The Labouring Population of Guyana (1917-2017)

Indentureship formally ended in the year 1917. Indian indentureship started in 1838 (May 5 – Indian Arrival Day) while enslaved Africans were being granted emancipation (August 1 – Emancipation Day). The abolition of indentureship came about through sustained struggle on the foreign front and through sustained resistance in the local vanguard. The local resistance was later harnessed into organisations fighting against the exploitation of the labouring population with the intention of securing better wages and working conditions.

According to Ashton Chase in his well-documented, well-presented and well-written book, A History of Trade Unionism in Guyana, 1900 to 1961, “it was not until after immigration of these [Indian] workers ceased in 1917, and their semi-feudal status which has by then become outmoded due to inefficiency and waste, that prospects for organisation seemed ripe”.

The year 1917 was the year of strikes. Early in January 1917, the wharf workers at Booker Brothers struck for shorter working hours and increased pay. The strike fever spread to workers at Curtis Campbell, Bookers Cooperage, Georgetown Railway Wharf and Luggage Store,  Sawmills – Charlestown, Lopes, Sprostons, Demerara Railway, the Ice Factory, the Match Factory, Demerara Ice House Soda Aerated Factory, sea defence workers, East Coast road workers and the post office employees among others. According to Chase, Indian labourers were getting into the act. For instance, during the months of March, April and May workers from the East and West Bank Demerara went to Georgetown to complain about their hardship to the Immigration Agent General.  That agitation took place over a three-month period.

But the year of strikes cannot be viewed in isolation. The first two decades of the 12th century were decades of strikes, forming the bedrock on which the birth of formal trade union movement was spawned. Many of the remonstrations took the form of marches from various plantations towards the Immigration Agent General, of which the office was called ‘Crosby’ in memory of one Mr Crosby who held “this office for a considerable time and often discharged his duties with satisfaction to the workers” (Chase).
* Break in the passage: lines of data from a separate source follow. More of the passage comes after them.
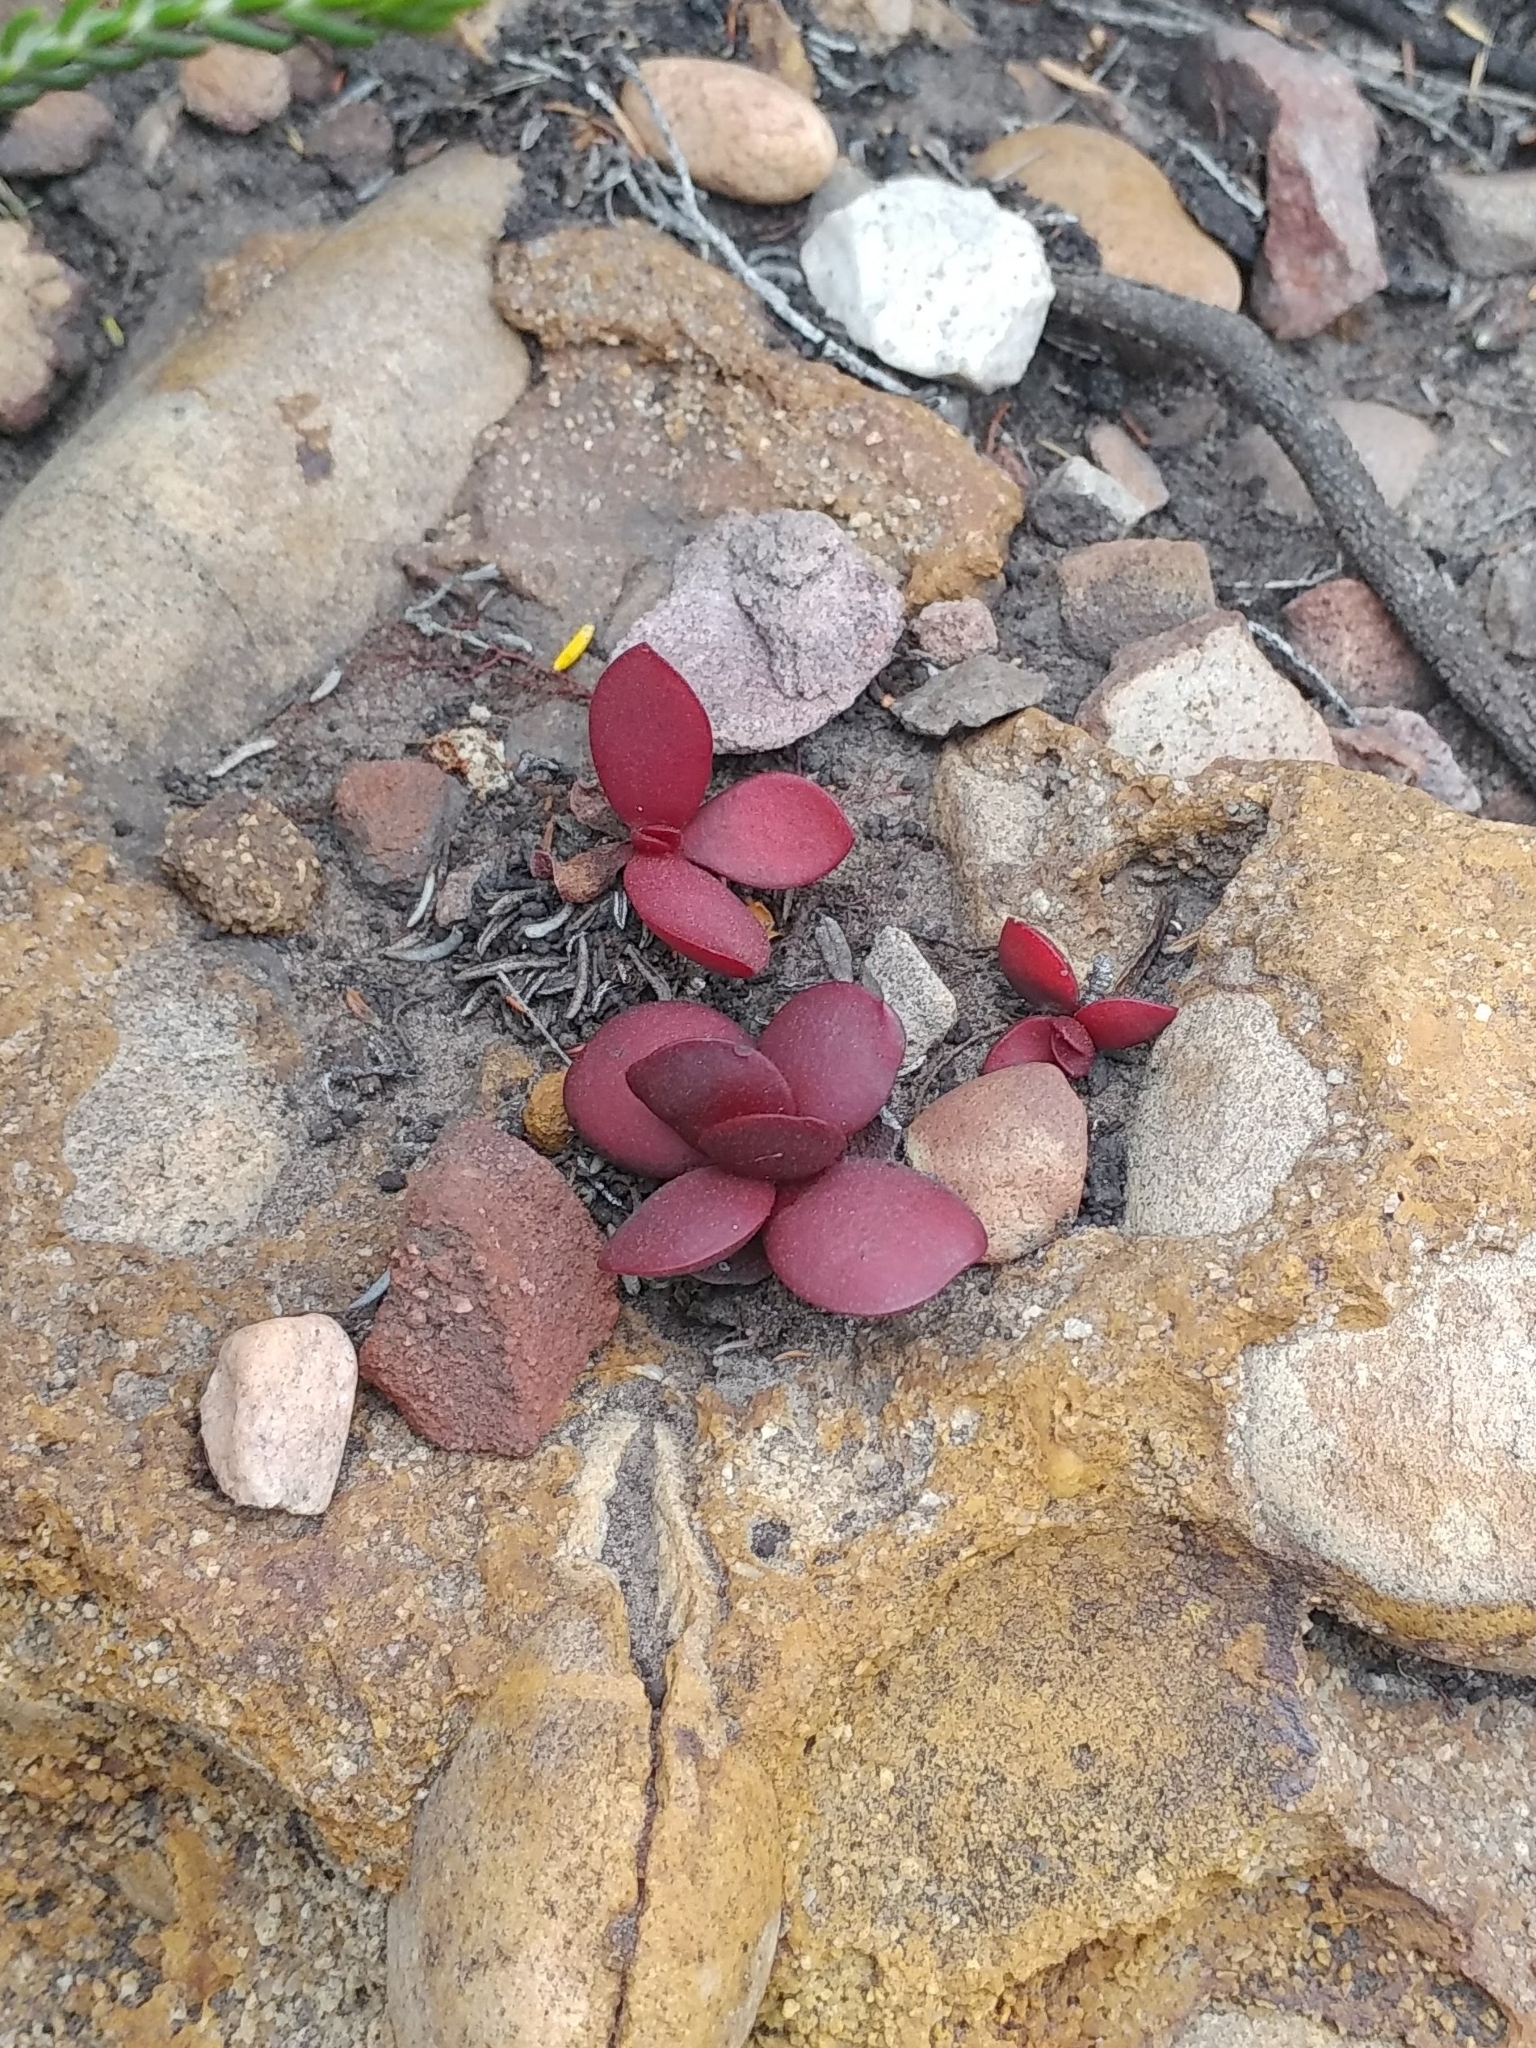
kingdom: Plantae
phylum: Tracheophyta
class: Magnoliopsida
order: Saxifragales
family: Crassulaceae
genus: Crassula
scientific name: Crassula atropurpurea
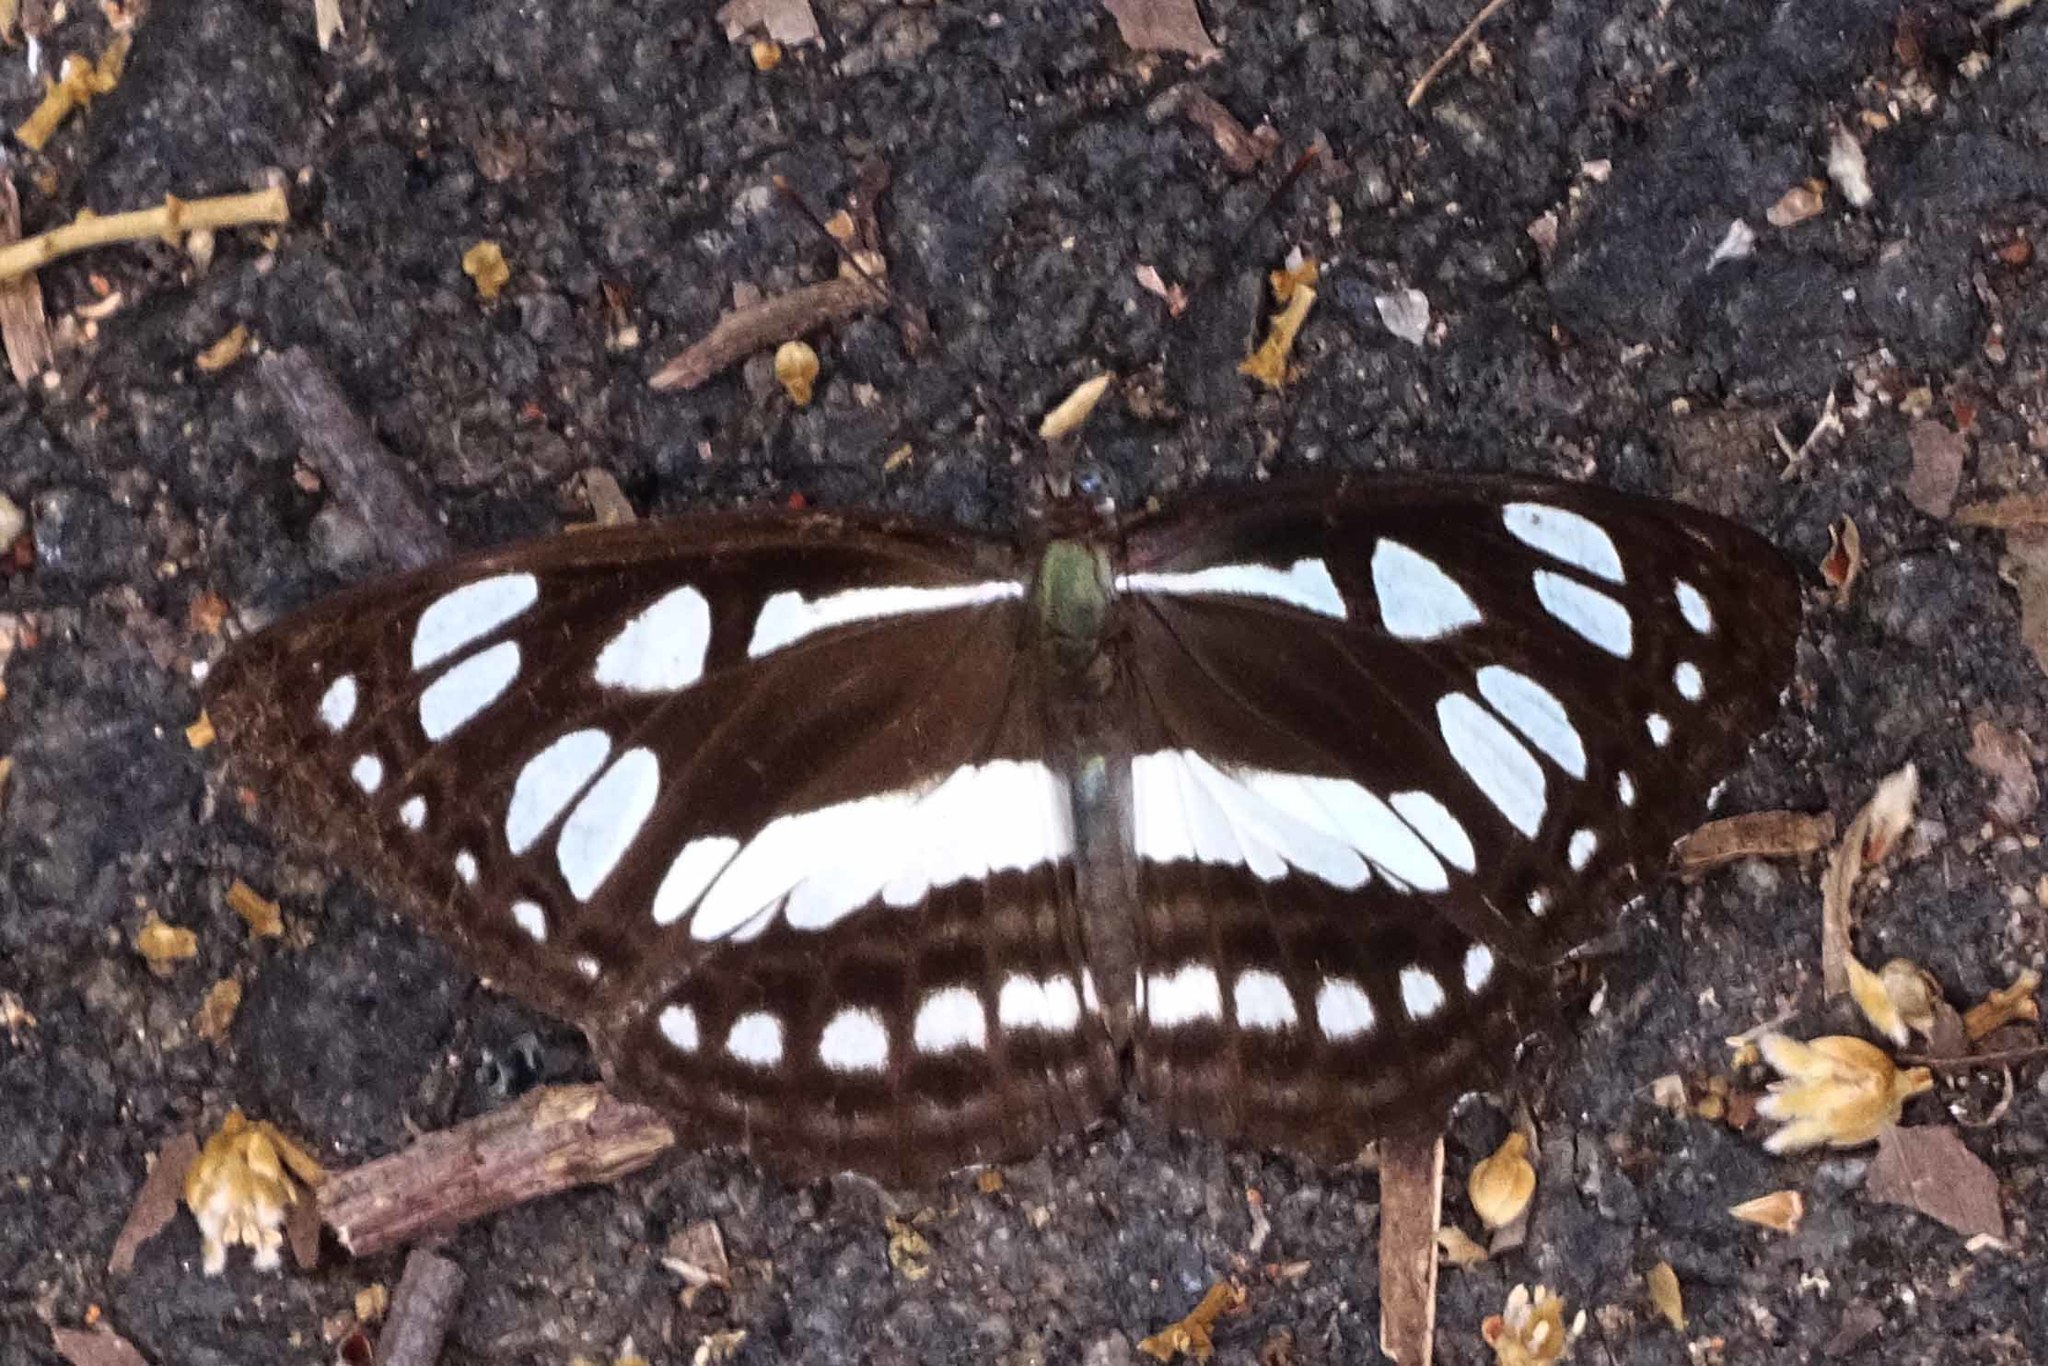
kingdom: Animalia
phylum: Arthropoda
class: Insecta
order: Lepidoptera
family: Nymphalidae
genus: Phaedyma
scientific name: Phaedyma columella
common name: Short banded sailer
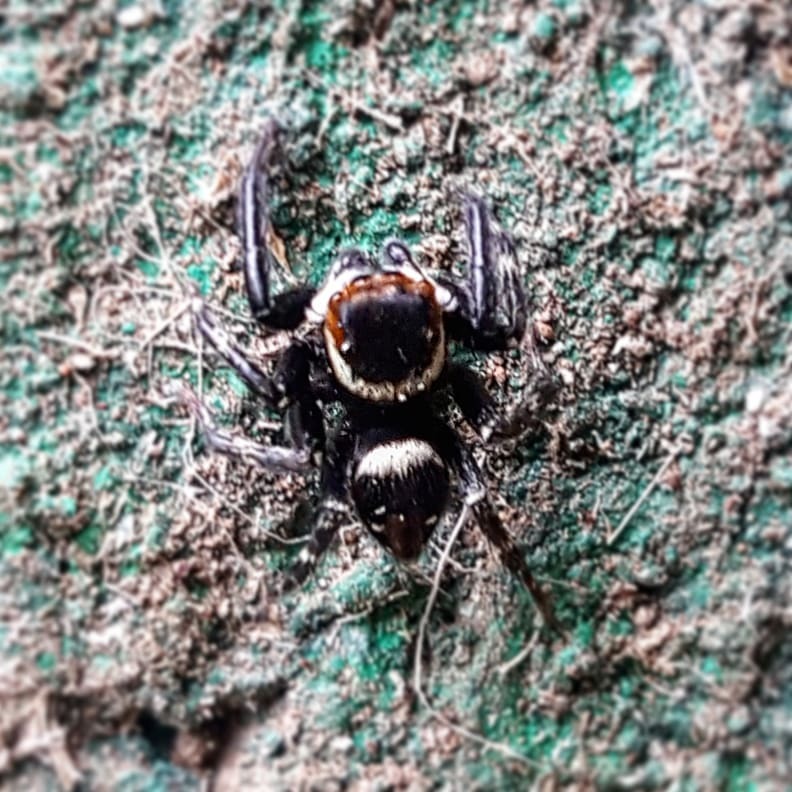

This period also gave rise to “Black Crosby”, as Hubert Nathaniel Critchlow was affectionately called by Indian immigrants.

According to Chase, “Hubert Nathaniel Critchlow was born in Georgetown on the 18th December, 1884… His academic school record was colourless, but in the field of athletics, his prowess overshadowed all his school mates… After a number of odd jobs…, he entered the waterfront as a dock labourer. He died a bachelor on 10th May, 1958… leaving a small estate of $704.83…”

From the docks of Georgetown, Critchlow was able to form the country’s first trade union, becoming revered as the father of the trade union movement in Guyana.

On December 1, 1903, sixty indentured immigrants on Pln. Diamond ceased working and headed to Georgetown. Other such remonstrations surfaced on Pln. Farm, East Bank Demerara, June 1904, and Pln. Lusignan, May 1905. Also in 1905 came the well documented Ruimveldt series of riots. From 1906 to 1916, there was no letting up in remonstrations from the labouring populations of the plantations across the country via  Providence on the East Bank Demerara, Friends on the Berbice River, Wales in Demerara, Anna Regina on the Essequibo, Marionville of Leguan Island, La Bonne Intention, Peter’s Hall, Leonora, Ruimveldt, Blairmont, just to name a cross-section of involvement.

“A History of Trade Unionism in Guyana, 1900 to 1961” is, first and foremost, a “record of the facts showing how our trade union movement began and how it developed”. Except for a few intrusions into the text by the author due to the fact that he was intimately involved in trade unionism and in politics as a founding member of the People’s Progressive Party (PPP) and as Minister of Labour, Trade and Industry in the 1953 PPP Government, the book states the facts verifiable by its extensive bibliography.

Interestingly, the book ends with an epilogue “to bring readers up to date with the latest developments (up to 1964) and to make the book more topical”. This is not a review of the book “A History of Trade Unionism in Guyana, 1900 to 1961” by Ashton Chase, but a collation of notes from the book during my research for material referencing the centennial end to Indentureship. The eventual article came together as the following events were in the air – May Day, Indian Arrival Day, my first visit to Highbury, where the first set of Indian Immigrants were landed in order to save sugar, the impending closure of sugar estates across the country and Independence Day.